In an effort to repeal this undemocratic law and to replace it with a new National Referendum Law which is consistent with Ukraine’s Constitution, international standards and good international practice, civil society activists have taken the following actions:
· established an NGO Coalition “For Fair Referendum” (early 2013);
· prepared a constitutional petition seeking to recognize the National Referendum Law as unconstitutional, which was subsequently submitted to the Constitutional Court of Ukraine by a group of the parliamentarians (December 1, 2014);
· drafted a new version of the National Referendum Law, which was then registered in the Verkhovna Rada (draft reg. No 2145a) (June 23, 2015); and,
· the International Foundation for Electoral Systems (IFES) in partnership with Center of Policy and Legal Reform held a Forum “Save Referendum” to consolidate efforts of political parties and civil society toward the adoption of new referendum legislation; based on the discussion, participants prepared a Statement which was supported by 29 civil society organizations1 (December 1, 2016).

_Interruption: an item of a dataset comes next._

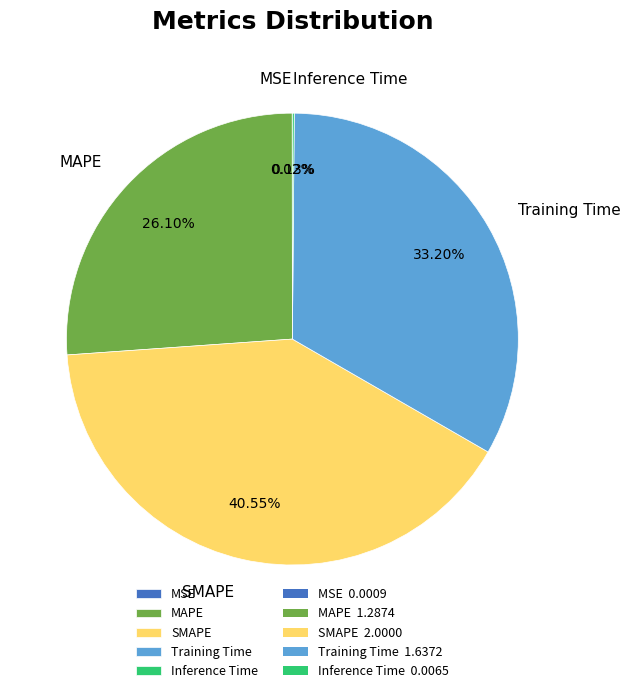

Does SMAPE account for over 50% of the chart?

No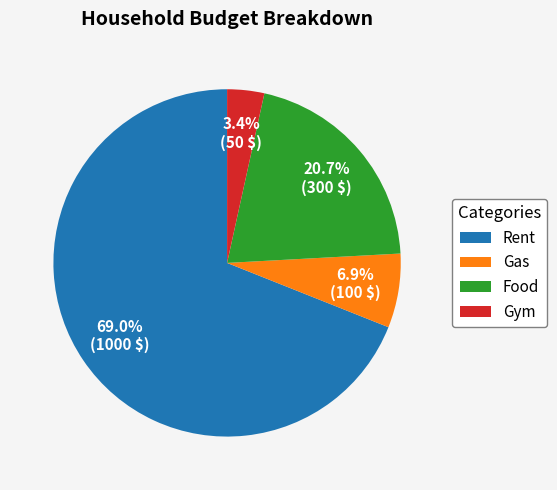

To the nearest percent, what portion does Gym represent?

3%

After the Revolution of Dignity, the newly elected Verkhovna Rada of Ukraine has failed to repeal the undemocratic and unconstitutional National Referendum Law. While a constitutional petition seeking to recognize the Law as unconstitutional was filed almost three years ago, a decision on this case is still pending.
The continued application of the undemocratic law which does not conform with Ukraine’s Constitution, poses a serious threat to democracy in Ukraine. Public authorities have failed to take actions on this key reform over the past year. For tangible progress to be made in the sphere, the following recommendations, stemming from the 2016 Save Referendum Forum’s Statement, must be considered and prioritized:
1. The Verkhovna Rada of Ukraine to repeal the National Referendum Law of November 6, 2012, and to adopt a new National Referendum Law. This new Law should be based on the Draft Law No 2145a and comply with the Constitution of Ukraine, international standards and good practice in the field of referendums.

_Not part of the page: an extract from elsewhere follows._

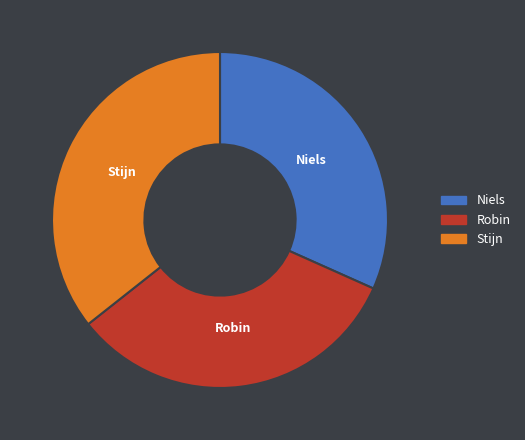

Rank the categories by value from highest to lowest.

Stijn, Robin, Niels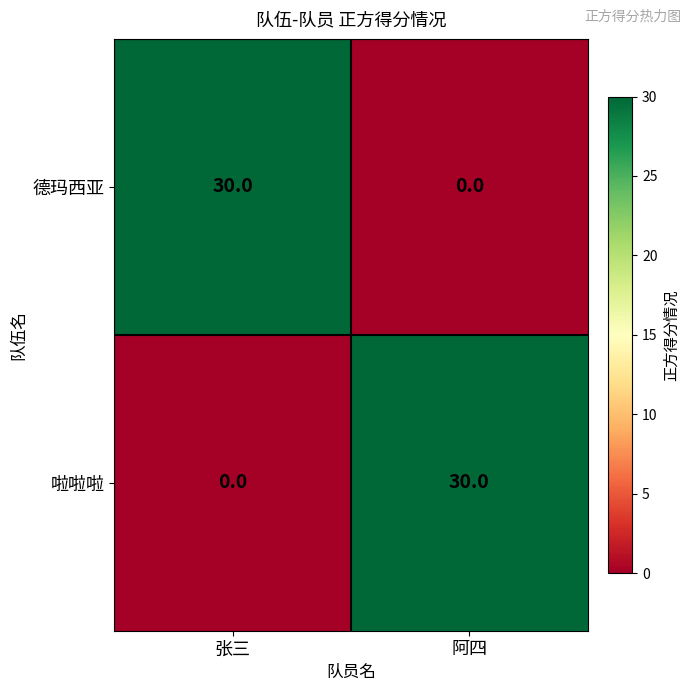

What is the total value across all series at 阿四?

30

2. The Constitutional Court of Ukraine to accelerate consideration and adoption of a decision on the unconstitutionality of the 2012 National Referendum Law.
3. The President of Ukraine to clarify his official position with respect to the National Referendum Law and ways, terms and mechanisms to bring the National Referendum Law in compliance with the Constitution of Ukraine, international standards and good practice.
This statement was prepared by the International Foundation for Electoral Systems (IFES) and the Center of Policy and Legal Reform through the support of the United States Agency for International Development (USAID), Global Affairs Canada, and UK aid. The opinions expressed herein are those of the author and do not necessarily reflect the views of USAID, the United States Government, Global Affairs Canada, the Government of Canada or the UK government.
1 Reanimation Package of Reforms; Center of Policy and Legal Reform; Ukrainian Center for Independent Political Research; volunteer movement, Space of Freedom; public holding, GROUP OF INFLUENCE; Trust; Danube Center for Civic Initiatives; public initiative, Public Control; Expertise of Reforms; Media View; Victoria; People's Initiative; Dnipro Centre for Social Research; Tavria; Human Rights Group, Society and Law; Foundation for Entrepreneurship Supporting and Competition Development in Poltava region; Foundation, Creative Initiative; Information Centre on Human Rights; Creative manufactory, Call of the Future; Ethnodiving; Dnipro Center for Social Researches; Humanitarian Movement; center, Tamarisk; River of Life; Human on the Earth; Public Initiative; anticorruption public union, Conscience; Polissya Foundation for International and Regional Studies; and, Academy of Monitoring and Expertise.